Statistics and Its Interface
Volume 8 (2015)
Special Issue on Modern Bayesian Statistics (Part II)
Guest Editor: Ming-Hui Chen (University of Connecticut)
A Bayes testing approach to metagenomic profiling in bacteria
Pages: 173 – 185
Using next generation sequencing (NGS) data, we use a multinomial with a Dirichlet prior to detect the presence of bacteria in a metagenomic sample via marginal Bayes testing for each bacterial strain.

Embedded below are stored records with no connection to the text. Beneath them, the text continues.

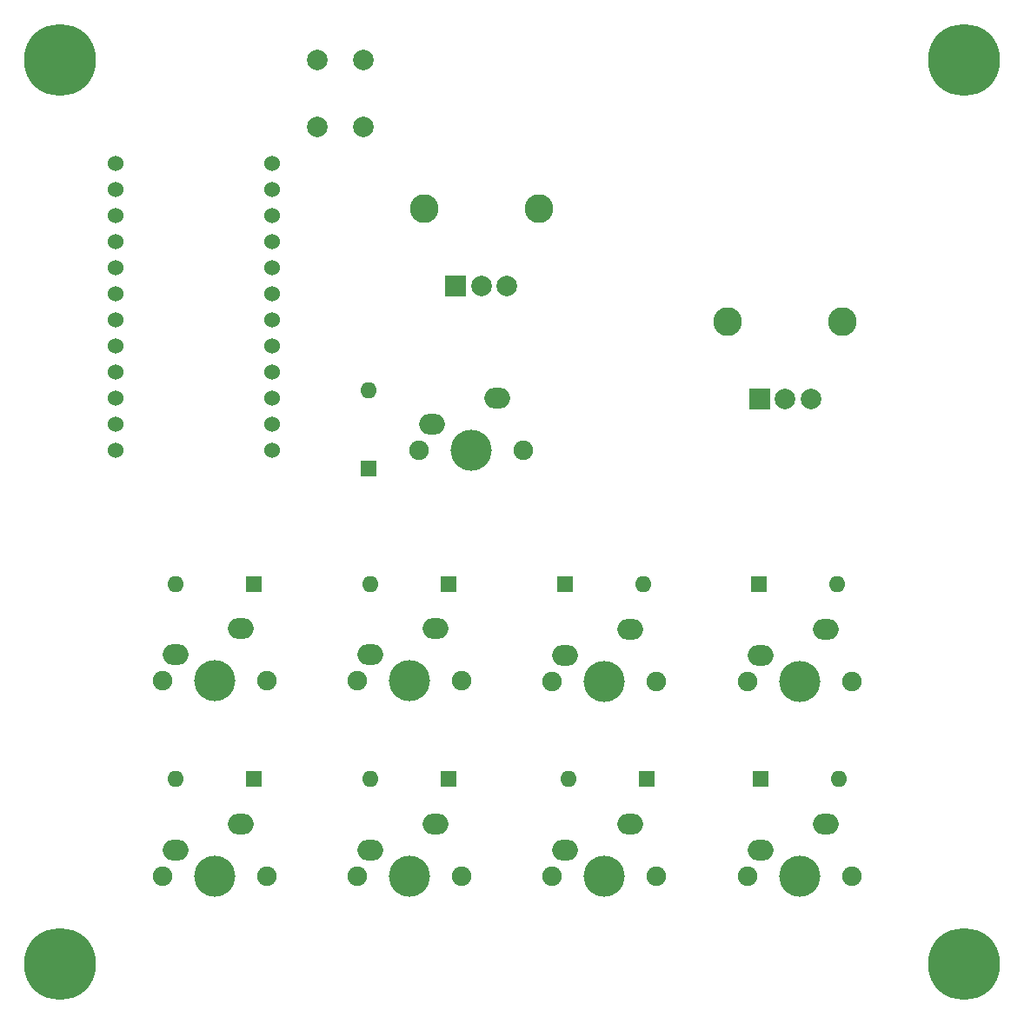
<source format=gbs>
%TF.GenerationSoftware,KiCad,Pcbnew,(6.0.9-0)*%
%TF.CreationDate,2023-04-08T13:53:12+09:00*%
%TF.ProjectId,keypad,6b657970-6164-42e6-9b69-6361645f7063,1*%
%TF.SameCoordinates,Original*%
%TF.FileFunction,Soldermask,Bot*%
%TF.FilePolarity,Negative*%
%FSLAX46Y46*%
G04 Gerber Fmt 4.6, Leading zero omitted, Abs format (unit mm)*
G04 Created by KiCad (PCBNEW (6.0.9-0)) date 2023-04-08 13:53:12*
%MOMM*%
%LPD*%
G01*
G04 APERTURE LIST*
%ADD10C,4.000000*%
%ADD11C,1.900000*%
%ADD12O,2.500000X2.000000*%
%ADD13R,1.600000X1.600000*%
%ADD14O,1.600000X1.600000*%
%ADD15C,7.000000*%
%ADD16C,3.900000*%
%ADD17R,2.000000X2.000000*%
%ADD18C,2.000000*%
%ADD19C,2.800000*%
%ADD20C,1.524000*%
G04 APERTURE END LIST*
D10*
%TO.C,SW8*%
X181380000Y-114500000D03*
D11*
X186460000Y-114500000D03*
X176300000Y-114500000D03*
D12*
X177570000Y-111960000D03*
X183920000Y-109420000D03*
%TD*%
D13*
%TO.C,D8*%
X177380000Y-105000000D03*
D14*
X185000000Y-105000000D03*
%TD*%
D15*
%TO.C,REF\u002A\u002A*%
X109380000Y-54000000D03*
D16*
X109380000Y-54000000D03*
%TD*%
D13*
%TO.C,D9*%
X139380000Y-93810000D03*
D14*
X139380000Y-86190000D03*
%TD*%
D10*
%TO.C,SW9*%
X149380000Y-92000000D03*
D11*
X154460000Y-92000000D03*
X144300000Y-92000000D03*
D12*
X145570000Y-89460000D03*
X151920000Y-86920000D03*
%TD*%
D13*
%TO.C,D6*%
X147190000Y-124000000D03*
D14*
X139570000Y-124000000D03*
%TD*%
D11*
%TO.C,SW4*%
X186460000Y-133500000D03*
D10*
X181380000Y-133500000D03*
D11*
X176300000Y-133500000D03*
D12*
X177570000Y-130960000D03*
X183920000Y-128420000D03*
%TD*%
D10*
%TO.C,SW1*%
X124380000Y-114450000D03*
D11*
X119300000Y-114450000D03*
X129460000Y-114450000D03*
D12*
X120570000Y-111910000D03*
X126920000Y-109370000D03*
%TD*%
D17*
%TO.C,SW11*%
X177480000Y-87000000D03*
D18*
X182480000Y-87000000D03*
X179980000Y-87000000D03*
D19*
X174380000Y-79500000D03*
X185580000Y-79500000D03*
%TD*%
D10*
%TO.C,SW3*%
X162380000Y-114500000D03*
D11*
X157300000Y-114500000D03*
X167460000Y-114500000D03*
D12*
X158570000Y-111960000D03*
X164920000Y-109420000D03*
%TD*%
D15*
%TO.C,REF*%
X197380000Y-54000000D03*
D16*
X197380000Y-54000000D03*
%TD*%
D13*
%TO.C,D2*%
X147190000Y-105000000D03*
D14*
X139570000Y-105000000D03*
%TD*%
D11*
%TO.C,SW2*%
X148460000Y-114450000D03*
X138300000Y-114450000D03*
D10*
X143380000Y-114450000D03*
D12*
X139570000Y-111910000D03*
X145920000Y-109370000D03*
%TD*%
D11*
%TO.C,SW6*%
X138300000Y-133500000D03*
D10*
X143380000Y-133500000D03*
D11*
X148460000Y-133500000D03*
D12*
X139570000Y-130960000D03*
X145920000Y-128420000D03*
%TD*%
D18*
%TO.C,SW12*%
X138880000Y-60500000D03*
X138880000Y-54000000D03*
X134380000Y-60500000D03*
X134380000Y-54000000D03*
%TD*%
D13*
%TO.C,D7*%
X166500000Y-124000000D03*
D14*
X158880000Y-124000000D03*
%TD*%
D13*
%TO.C,D5*%
X128190000Y-124000000D03*
D14*
X120570000Y-124000000D03*
%TD*%
D17*
%TO.C,SW10*%
X147880000Y-76000000D03*
D18*
X152880000Y-76000000D03*
X150380000Y-76000000D03*
D19*
X155980000Y-68500000D03*
X144780000Y-68500000D03*
%TD*%
D11*
%TO.C,SW5*%
X129460000Y-133500000D03*
X119300000Y-133500000D03*
D10*
X124380000Y-133500000D03*
D12*
X120570000Y-130960000D03*
X126920000Y-128420000D03*
%TD*%
D15*
%TO.C,REF\u002A\u002A*%
X197380000Y-142000000D03*
D16*
X197380000Y-142000000D03*
%TD*%
D15*
%TO.C,REF\u002A\u002A*%
X109380000Y-142000000D03*
D16*
X109380000Y-142000000D03*
%TD*%
D13*
%TO.C,D3*%
X158570000Y-105000000D03*
D14*
X166190000Y-105000000D03*
%TD*%
D13*
%TO.C,D1*%
X128190000Y-105000000D03*
D14*
X120570000Y-105000000D03*
%TD*%
D13*
%TO.C,D4*%
X177570000Y-124000000D03*
D14*
X185190000Y-124000000D03*
%TD*%
D10*
%TO.C,SW7*%
X162380000Y-133500000D03*
D11*
X157300000Y-133500000D03*
X167460000Y-133500000D03*
D12*
X158570000Y-130960000D03*
X164920000Y-128420000D03*
%TD*%
D20*
%TO.C,U1*%
X114771400Y-64022000D03*
X114771400Y-66562000D03*
X114771400Y-69102000D03*
X114771400Y-71642000D03*
X114771400Y-74182000D03*
X114771400Y-76722000D03*
X114771400Y-79262000D03*
X114771400Y-81802000D03*
X114771400Y-84342000D03*
X114771400Y-86882000D03*
X114771400Y-89422000D03*
X114771400Y-91962000D03*
X129991400Y-91962000D03*
X129991400Y-89422000D03*
X129991400Y-86882000D03*
X129991400Y-84342000D03*
X129991400Y-81802000D03*
X129991400Y-79262000D03*
X129991400Y-76722000D03*
X129991400Y-74182000D03*
X129991400Y-71642000D03*
X129991400Y-69102000D03*
X129991400Y-66562000D03*
X129991400Y-64022000D03*
%TD*%
M02*

</source>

The NGS reads per strain are counted fractionally with each read contributing an equal amount to each strain it might represent. The threshold for detection is strain-dependent and we apply a correction for the dependence amongst the (NGS) reads by finding the knee in a curve representing a tradeoff between detecting too many strains and not enough strains. As a check, we evaluate the joint posterior probabilities for the presence of two strains of bacteria and find relatively little dependence. We apply our techniques to two data sets and compare our results with the results found by the Human Microbiome Project. We conclude with a discussion of the issues surrounding multiple corrections in a Bayes context.
metagenomics, Bayes testing, bacteria, dependence
2010 Mathematics Subject Classification
Primary 62F15, 62P10. Secondary 62-07, 62F03.